12.              Entirety of Agreement. This Agreement constitutes the entire Agreement of the parties concerning the subject matter of this Agreement and supersedes all prior agreements, if any.


13.              Notices. (a) Every notice or other communication required or contemplated by this Agreement must be in writing and sent by one of the following methods:


(1)personal delivery, in which case delivery will be deemed to occur the day of delivery;


(2)certified or registered mail, postage prepaid, return receipt requested, in which case delivery will be deemed to occur the day it is officially recorded by the U.S. Postal Service as delivered to the intended recipient; or


(3)next-day delivery to a U.S. address by recognized overnight delivery service such as Federal Express, in which case delivery will be deemed to occur upon receipt.

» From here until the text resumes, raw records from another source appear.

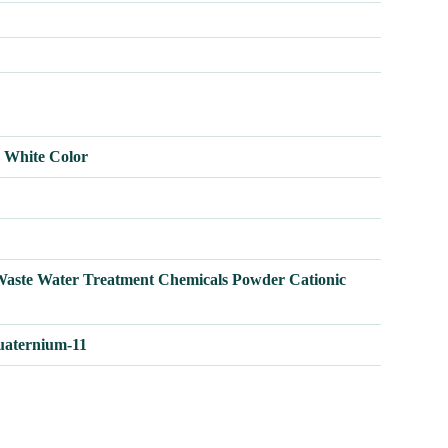
h White Color
Waste Water Treatment Chemicals Powder Cationic
uaternium-11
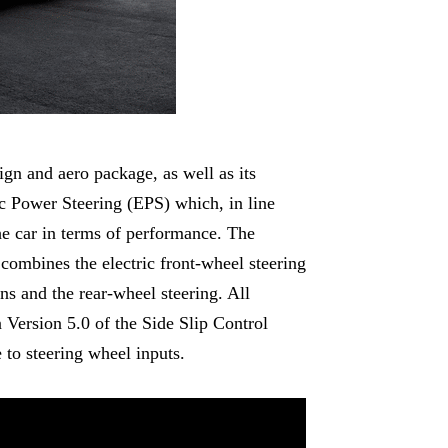
ign and aero package, as well as its
tric Power Steering (EPS) which, in line
 the car in terms of performance. The
combines the electric front-wheel steering
s and the rear-wheel steering. All
 Version 5.0 of the Side Slip Control
 to steering wheel inputs.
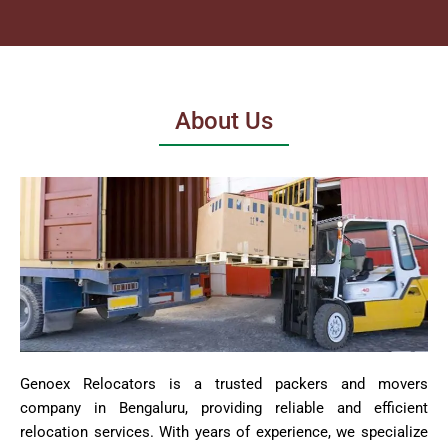
About Us
Genoex Relocators is a trusted packers and movers
company in Bengaluru, providing reliable and efficient
relocation services. With years of experience, we specialize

(b)               In each case, a notice or other communication sent to a party must be directed to the address for that party set forth below, or to another address designated by that party by written notice:




If to Propell:


Propell Technologies Group, Inc.
1701 Commerce Street, 2nd Floor
Houston, Texas 77002
Attention: John Huemoeller


with a copy to:


Gracin & Marlow, LLP
The Chrysler Building
405 Lexington Avenue, 25th Floor
New York, New York 10174
Attention: Leslie Marlow


If to Director:




14.              Counterparts. This Agreement may be executed in several counterparts, each of which is an original and all of which together constitute one and the same instrument.


The undersigned are signing this Agreement on the date stated in the introductory clause.